Yes, there are many famous Kates (and at least one famous Cate) in the world. Take your pick here. Some of them actually have interesting lives and careers.
7. You asked yourself, why do I keep seeing that couple's picture everywhere I turn? They're kind of attractive; but… really?!?!
Admittedly, these two still have the attractive bloom of youth and good health, even now after the first bloom of their fairy-tale wedding has faded. They would probably always make a good advertisement for healthy exercise and nutrition. (That is, they would have if they hadn't been cultivating some contrary practices.) But at least they make a good advertisement for Olin Mills. They are pleasant to the eyes, to be sure. That's a good thing, since we seem to see them everywhere. And probably will until they are wrinkled and gray.
But If You Actually Want Some Real, Actual, Factual Facts:
Even though this article was intended as a light-hearted commentary on the modern Cult of Celebrityism, there are still some interesting facts about the Royal Wedding of 2011 that you may wish to follow, after you finish this - and a couple that seem to have the same perspective as I have. Check these out.
William and Kate WEdding Souvenirs by moonbun
The Royal Wedding: Too Much Attention? by John Andrew
Whose Day Did You Think It Was?
6. You thought the spate of articles about weddings was aimed at making yours THE perfect wedding day.
It seemed that some new aspect of weddings was discussed in minute detail every day for... gosh, how many weeks - months? - was it? That would actually have been a good thing for you, if you hadn't finished making all the plans for your own wedding yet. Or if you were thinking of making your next wedding and/or the one after that an even bigger blowout than the first one was. Not suggesting anything, just sayin'.
5. Robin Treat Hank? Baldwin Clinton Defoe Fichtner Holden Hurt Moseley Thornton Zane Smith. William Smith? Will Smith????
Yes, there are also many Williams (first name) and Williamses (last name), and several of them actually are quite interesting. In fact, some of them are just as interesting for the fact that they did not quite reach the top as some of the others are for shattering all kinds of records on their way up. But you and I would still not be all that interested in their weddings, would we? I mean, come on. People get married every day. And a lot of those marriages truly are fairy-tale inspirational.
Again, Kate Who?
4. You thought Kate's last name was Middling.
Sorry. Pretty much every surname can be manipulated for misconstruing. This is just a game, not a commentary.
3. Every time you heard a detail about William and Kate's wedding-to-be you thought, Finally, the Royal Family is entering the twentieth century.

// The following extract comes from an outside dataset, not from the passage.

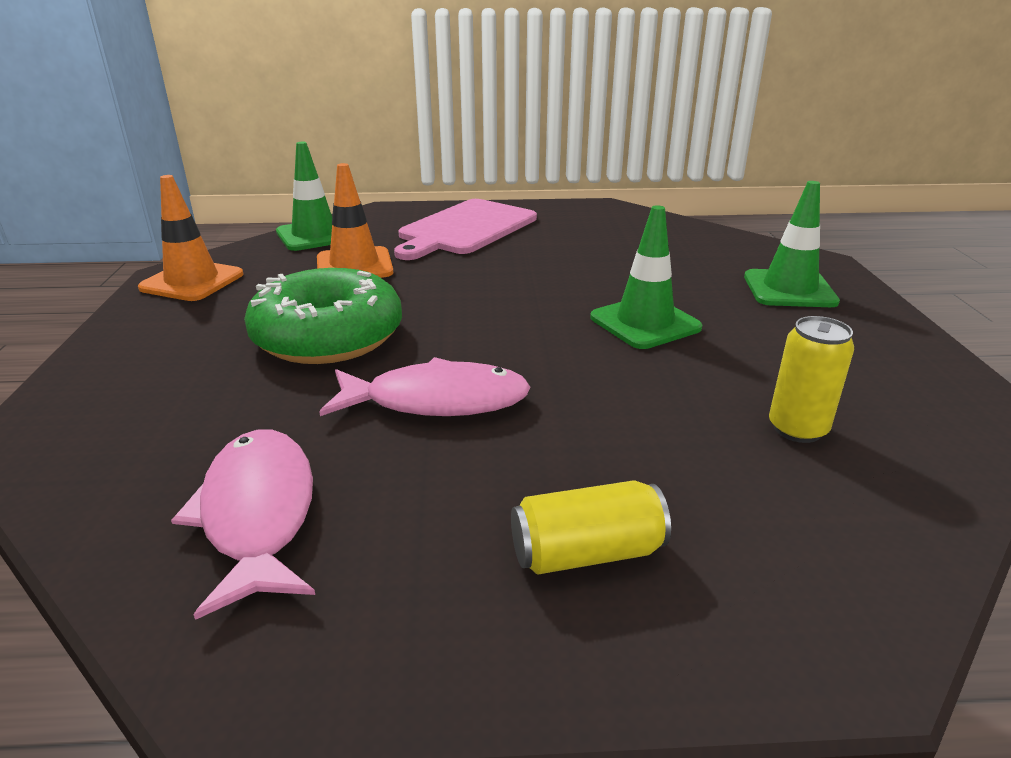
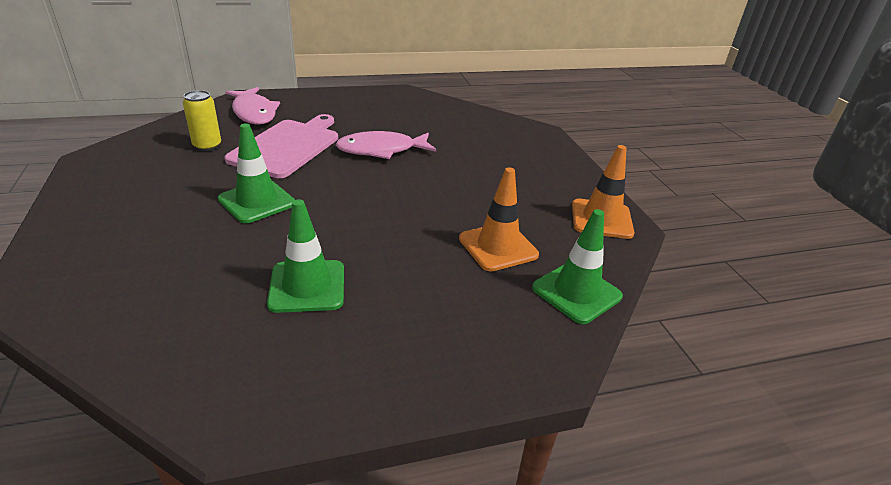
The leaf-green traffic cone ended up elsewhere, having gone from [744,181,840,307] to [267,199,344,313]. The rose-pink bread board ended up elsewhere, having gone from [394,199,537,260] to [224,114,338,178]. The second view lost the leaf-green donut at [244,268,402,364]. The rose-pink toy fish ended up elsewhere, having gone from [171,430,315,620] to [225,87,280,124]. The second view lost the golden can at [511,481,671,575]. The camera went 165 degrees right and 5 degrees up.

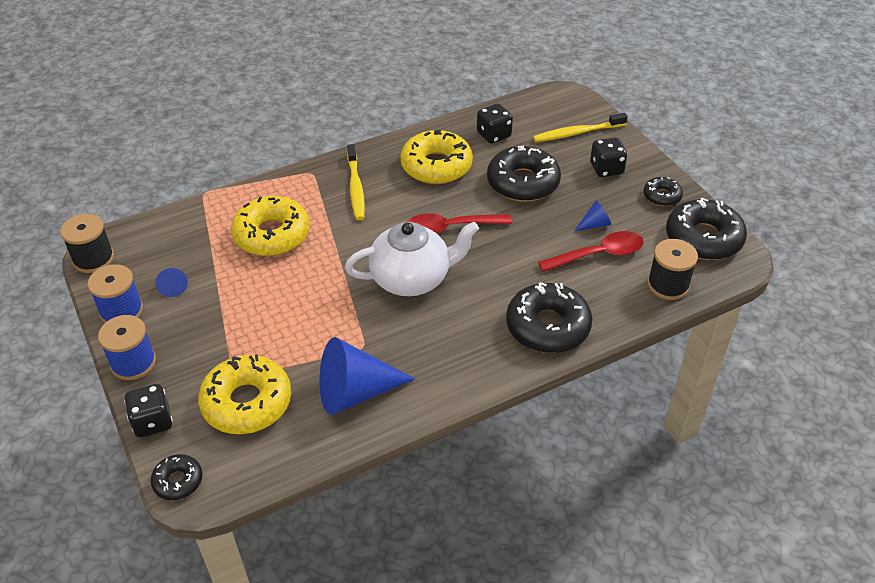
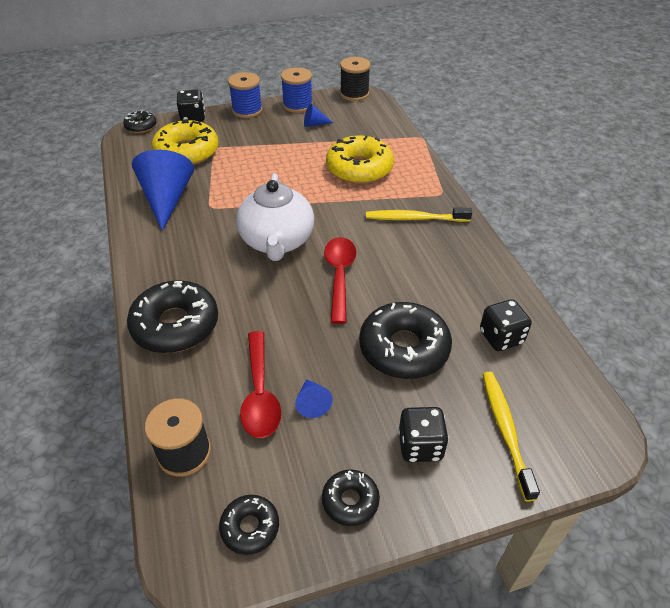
The second view lost the golden donut at [400,130,473,184]. The size of the jet-black donut at [666,198,747,260] changed by a factor of 0.52. The camera went 100 degrees right and 0 degrees up.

Yehhhh…. Well…. Sure, we know that this really is the twenty-first century. We left the twentieth a decade ago. But was it such a huge step that this couple did not use the word "obey" in their vows? I mean, really! My little old grandfather in Mississippi didn't use that word when he married couples nearly a hundred years ago. His reason – First of all, it just wasn't true or correct. And second of all, he didn't want to ask a bride to tell a lie on her wedding day! Smart man, my grandpa. Glad to see the Royal Family took a little step to try to catch up.
New Home Page?
2. You changed your home page to some weird science journal in Antarctica.
Okay, sure, the lovebirds in question are an attractive couple and easy on the eyes. But, see sign-signal-reason #10. You got way past the saturation point and figured it was time to do something about it. It made perfect sense to find something genuinely interesting to watch. Ice floes have a lot to tell us. And Penguins are really fascinating. Hey, have you seen the adorable video of the ticklish penguin Cookie?
And, the Number One Sign ...
1. You threw away your invitation.
Oh, is that what that envelope was? I'm really sorry. I guess you could have passed it along to someone who would have appreciated it.